Some consumer advocacy groups and some analysts have raised red flags, concerned with the risk of increasing electricity costs under a privatized Hydro One.[29][30] On the other hand, Brady Yauch, executive director of the Consumer Policy Institute[31] discussed the potential benefits in a Comment (op/ed) item in the Financial Post, including "lower rates for ratepayers".[32] His premise is based on the potential increase in productivity of Hydro One under private control, "something that the government has failed to do adequately", bringing high salaries into line, and reducing pension liabilities in future, with employees contributing higher amounts to their pensions. "Given the government’s performance over the last 15 years, it calls for hopeful optimism...," in his opinion.[citation needed]
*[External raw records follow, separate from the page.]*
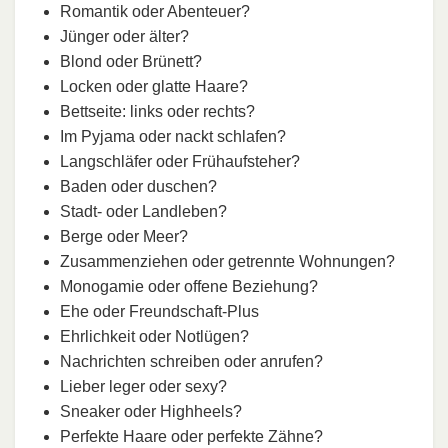
Romantik oder Abenteuer?
Jünger oder älter?
Blond oder Brünett?
Locken oder glatte Haare?
Bettseite: links oder rechts?
Im Pyjama oder nackt schlafen?
Langschläfer oder Frühaufsteher?
Baden oder duschen?
Stadt- oder Landleben?
Berge oder Meer?
Zusammenziehen oder getrennte Wohnungen?
Monogamie oder offene Beziehung?
Ehe oder Freundschaft-Plus
Ehrlichkeit oder Notlügen?
Nachrichten schreiben oder anrufen?
Lieber leger oder sexy?
Sneaker oder Highheels?
Perfekte Haare oder perfekte Zähne?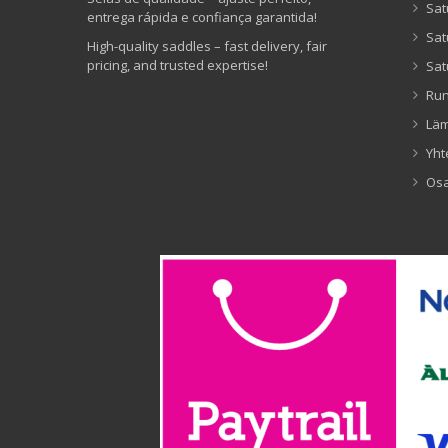
Sat
entrega rápida e confiança garantida!
Sat
High-quality saddles – fast delivery, fair
pricing, and trusted expertise!
Sat
Ru
Lä
Yht
Os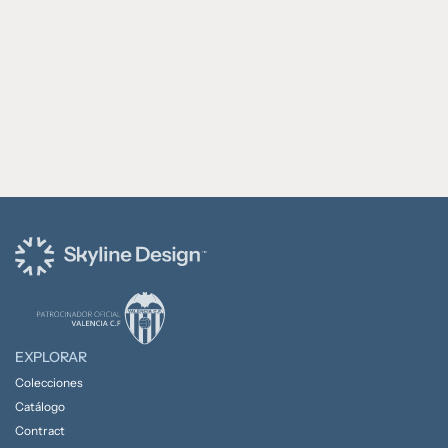
EXPLORAR
Colecciones
Catálogo
Contract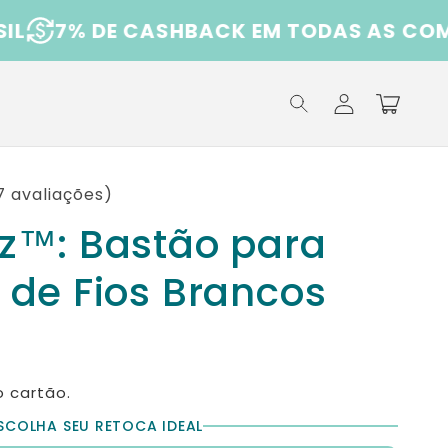
7% DE CASHBACK EM TODAS AS COMPRA
Iniciar
sessão
Carrinho
87 avaliações)
z™: Bastão para
 de Fios Brancos
 cartão.
SCOLHA SEU RETOCA IDEAL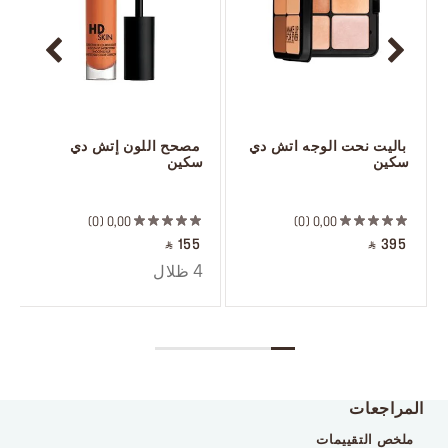
 باليت نحت الوجه اتش دي 
 مصحح اللون إتش دي 
سكين
سكين
 ‎‎‎‎‎‎‎‎ㅤ
 ‎‎‎‎‎‎‎‎ㅤ
0
0,00
0
0,00
‎ ⃁ 155 ‎
‎ ⃁ 395 ‎
4 ظلال
المراجعات
ملخص التقييمات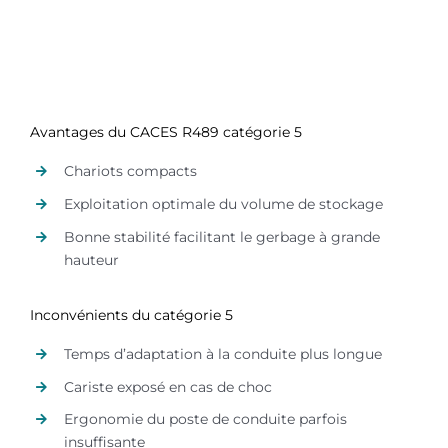
Avantages du CACES R489 catégorie 5
Chariots compacts
Exploitation optimale du volume de stockage
Bonne stabilité facilitant le gerbage à grande
hauteur
Inconvénients du catégorie 5
Temps d’adaptation à la conduite plus longue
Cariste exposé en cas de choc
Ergonomie du poste de conduite parfois
insuffisante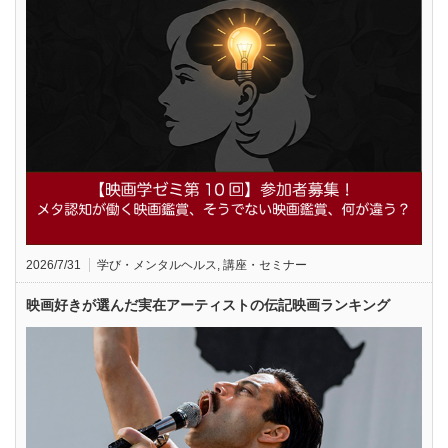
2026/7/31
学び・メンタルヘルス
,
講座・セミナー
映画好きが選んだ実在アーティストの伝記映画ランキング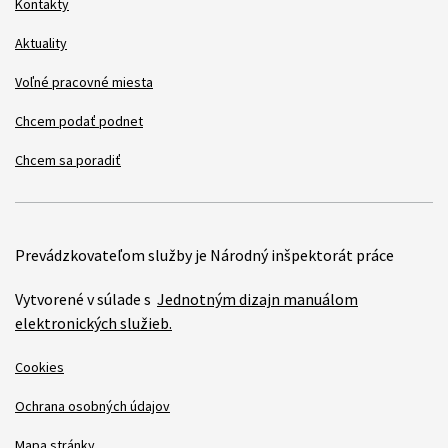
Kontakty
Aktuality
Voľné pracovné miesta
Chcem podať podnet
Chcem sa poradiť
Prevádzkovateľom služby je Národný inšpektorát práce
Vytvorené v súlade s
Jednotným dizajn manuálom
elektronických služieb.
Cookies
Ochrana osobných údajov
Mapa stránky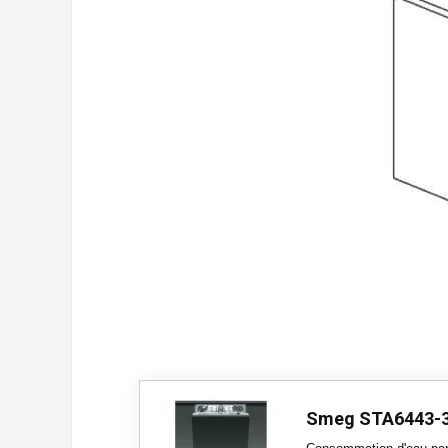
Smeg STA6443-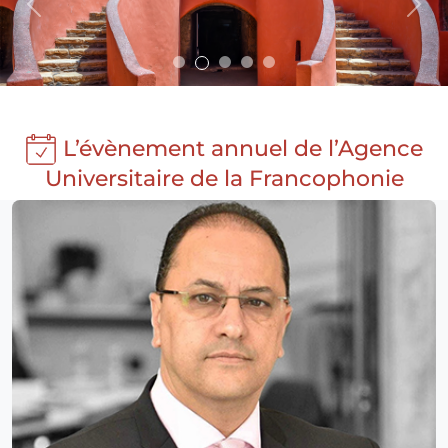
Previous
Nex
L’évènement annuel de l’Agence
Universitaire de la Francophonie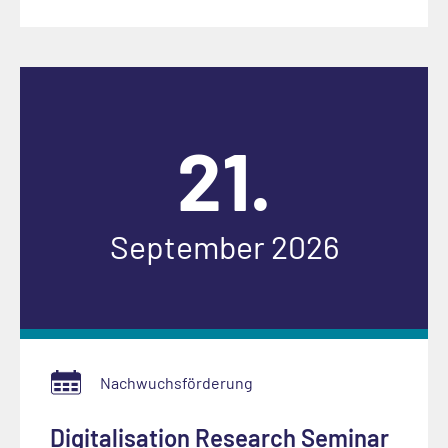
21.
September 2026
Nachwuchsförderung
Digitalisation Research Seminar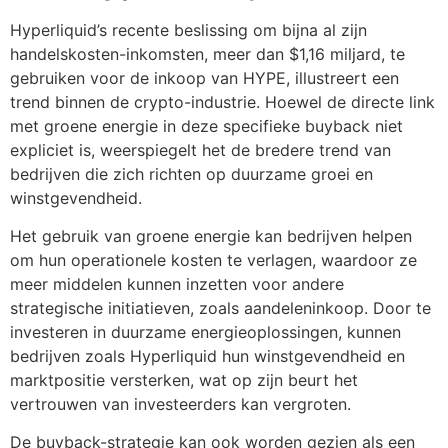
Hyperliquid’s recente beslissing om bijna al zijn
handelskosten-inkomsten, meer dan $1,16 miljard, te
gebruiken voor de inkoop van HYPE, illustreert een
trend binnen de crypto-industrie. Hoewel de directe link
met groene energie in deze specifieke buyback niet
expliciet is, weerspiegelt het de bredere trend van
bedrijven die zich richten op duurzame groei en
winstgevendheid.
Het gebruik van groene energie kan bedrijven helpen
om hun operationele kosten te verlagen, waardoor ze
meer middelen kunnen inzetten voor andere
strategische initiatieven, zoals aandeleninkoop. Door te
investeren in duurzame energieoplossingen, kunnen
bedrijven zoals Hyperliquid hun winstgevendheid en
marktpositie versterken, wat op zijn beurt het
vertrouwen van investeerders kan vergroten.
De buyback-strategie kan ook worden gezien als een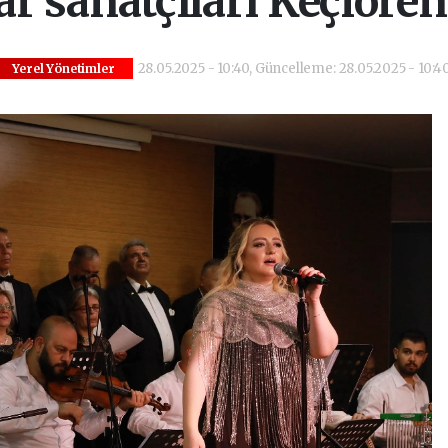
r sanatçıları Keçiören’
28.05.2025 - 10:40, Güncelleme: 28.05.2025 - 10:4
Yerel Yönetimler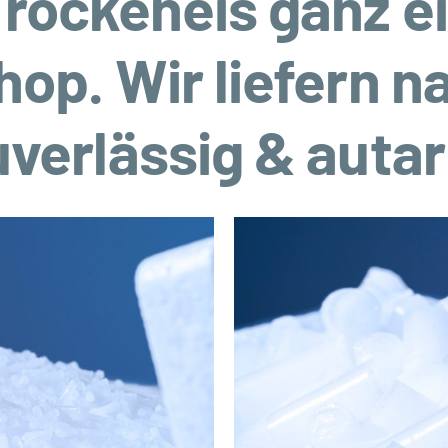
Trockeneis ganz ei
op. Wir liefern 
uverlässig & autar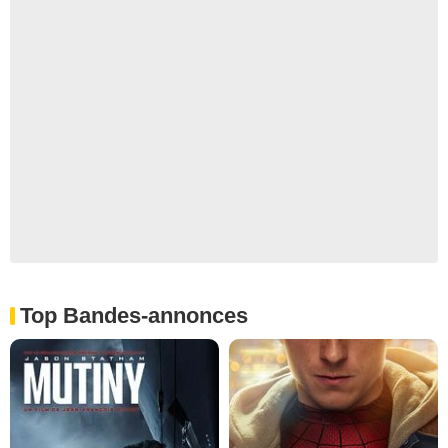
Top Bandes-annonces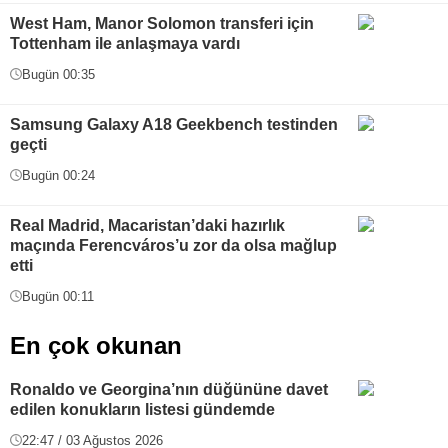
West Ham, Manor Solomon transferi için
Tottenham ile anlaşmaya vardı
Bugün 00:35
Samsung Galaxy A18 Geekbench testinden
geçti
Bugün 00:24
Real Madrid, Macaristan’daki hazırlık
maçında Ferencváros’u zor da olsa mağlup
etti
Bugün 00:11
En çok okunan
Ronaldo ve Georgina’nın düğününe davet
edilen konukların listesi gündemde
22:47 / 03 Ağustos 2026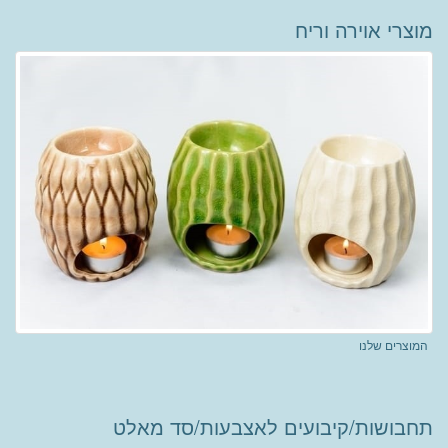
מוצרי אוירה וריח
המוצרים שלנו
תחבושות/קיבועים לאצבעות/סד מאלט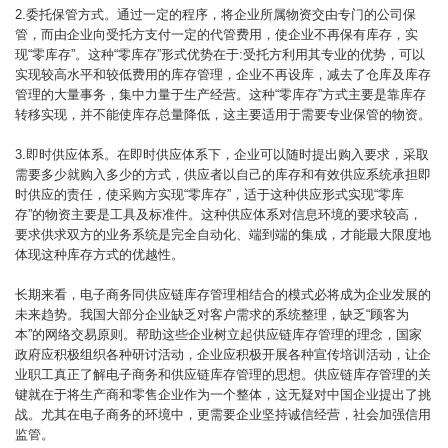
2.委托保管方式。通过一定的程序，将企业所属物资交由专门的公司保
管，而由企业向受托方支付一定的代管费用，使企业不再保有库存，实
现“零库存”。这种“零库存”形式优势在于:受托方利用其专业的优势，可以
实现较高水平和较低费用的库存管理，企业不再设库，减去了仓库及库存
管理的大量事务，集中力量于生产经营。这种“零库存”方式主要是靠库存
转移实现，并不能使库存总量降低，这主要适用于需要专业保管的物资。
3.即时供应体系。在即时供应体系下，企业可以随时提出购入要求，采取
需要多少就购入多少的方式，供应者以自己的库存和有效供应系统承担即
时供应的责任，使采购方实现“零库存”，适于这种供应形式实现“零库
存”的物资主要是工具及标准件。这种供应体系对信息环境的要求较高，
要求供求双方的业务系统是完全自动化、端到端的集成，才能最大限度地
体现这种库存方式的优越性。
长期来看，电子商务同供应链库存管理相结合的模式必将成为企业发展的
未来趋势。我国大部分企业缺乏对客户需求的系统整理，缺乏“顾客为
本”的网络交易原则。帮助这些企业树立起供应链库存管理的理念，国家
政府应积极组织各种研讨活动，企业应积极开展各种宣传培训活动，让企
业职工真正了解电子商务和供应链库存管理的思想。供应链库存管理的关
键就在于将生产商和零售企业作为一个整体，这无疑对中国企业提出了挑
战。尤其在电子商务的环境中，更需要企业坚持诚信经营，社会加强信用
监管。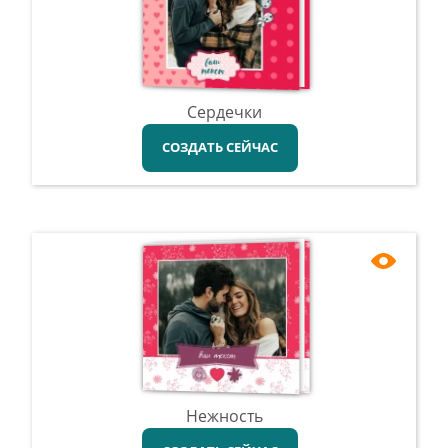
Сердечки
СОЗДАТЬ СЕЙЧАС
Нежность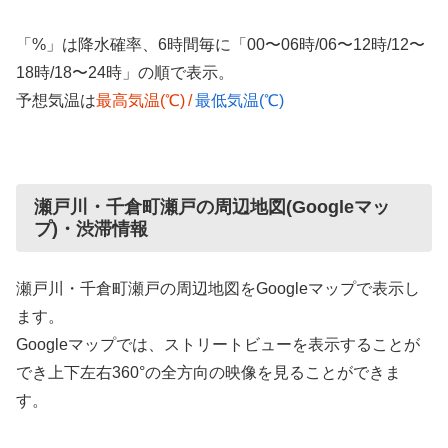
「%」は降水確率、6時間毎に「00〜06時/06〜12時/12〜
18時/18〜24時」の順で表示。
予想気温は
最高気温(℃)
/
最低気温(℃)
瀬戸川・千倉町瀬戸の周辺地図(Googleマッ
プ)・渋滞情報
瀬戸川・千倉町瀬戸の周辺地図をGoogleマップで表示し
ます。
Googleマップでは、ストリートビューを表示することが
でき上下左右360°の全方向の映像を見ることができま
す。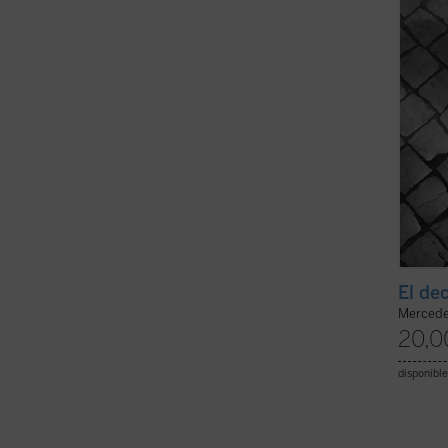
narra 
El dec
Mercedes
20,0
disponible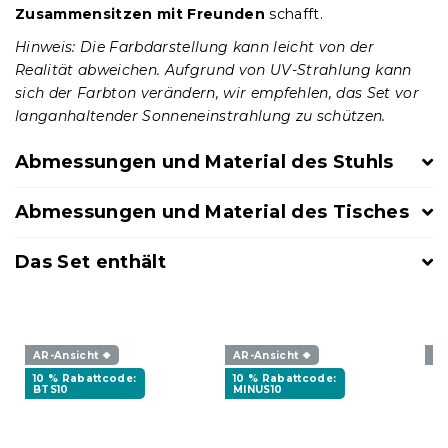
Zusammensitzen mit Freunden
schafft.
Hinweis: Die Farbdarstellung kann leicht von der
Realität abweichen. Aufgrund von UV-Strahlung kann
sich der Farbton verändern, wir empfehlen, das Set vor
langanhaltender Sonneneinstrahlung zu schützen.
Abmessungen und Material des Stuhls
Abmessungen und Material des Tisches
Das Set enthält
AR-Ansicht ❖
AR-Ansicht ❖
AR
10 % Rabattcode:
10 % Rabattcode:
BTS10
MINUS10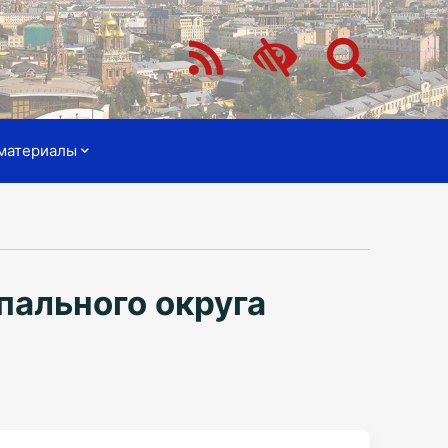
материалы
пального округа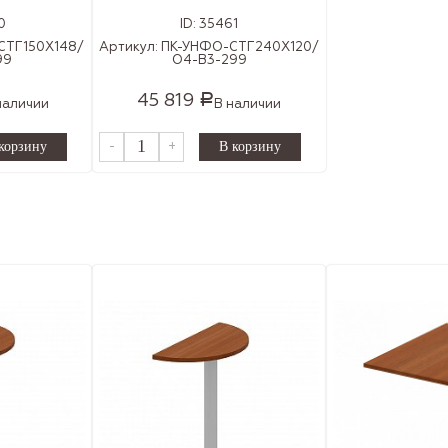
0
ID:
35461
СТГ150Х148/
Артикул:
ПК-УНФО-СТГ240Х120/
99
О4-В3-299
45 819
Р
наличии
В наличии
-
+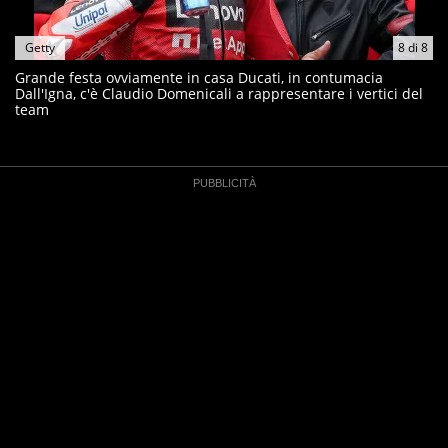
Getty
8
di
8
Grande festa ovviamente in casa Ducati, in contumacia
Dall'Igna, c'è Claudio Domenicali a rappresentare i vertici del
team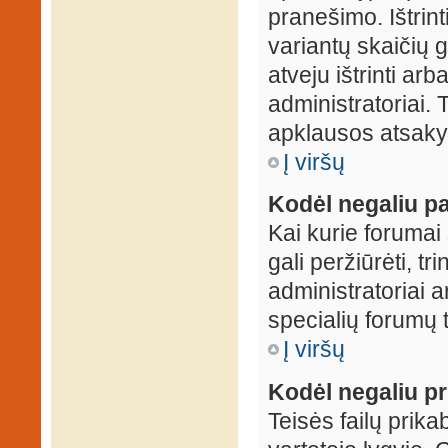
pranešimo. Ištrin
variantų skaičių 
atveju ištrinti ar
administratoriai.
apklausos atsakym
Į viršų
Kodėl negaliu pa
Kai kurie forumai 
gali peržiūrėti, tr
administratoriai a
specialių forumų t
Į viršų
Kodėl negaliu pri
Teisės failų prik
A secondary offering of 72.4 million Hydro One shares, equivalent to 14.5%, in April 2016 generated $1.7 billion in revenue for the provincial government. Crown corporation Ontario Power Generation purchased 9 million of the shares, giving it a 1.5% stake in Hydro One.[3]

In May 2017 the Ontario government completed the third and final sale of Hydro One shares worth $2.8 billion.[33] With the completion of this offering, Ontario holds 49.9% of Hydro One's common shares.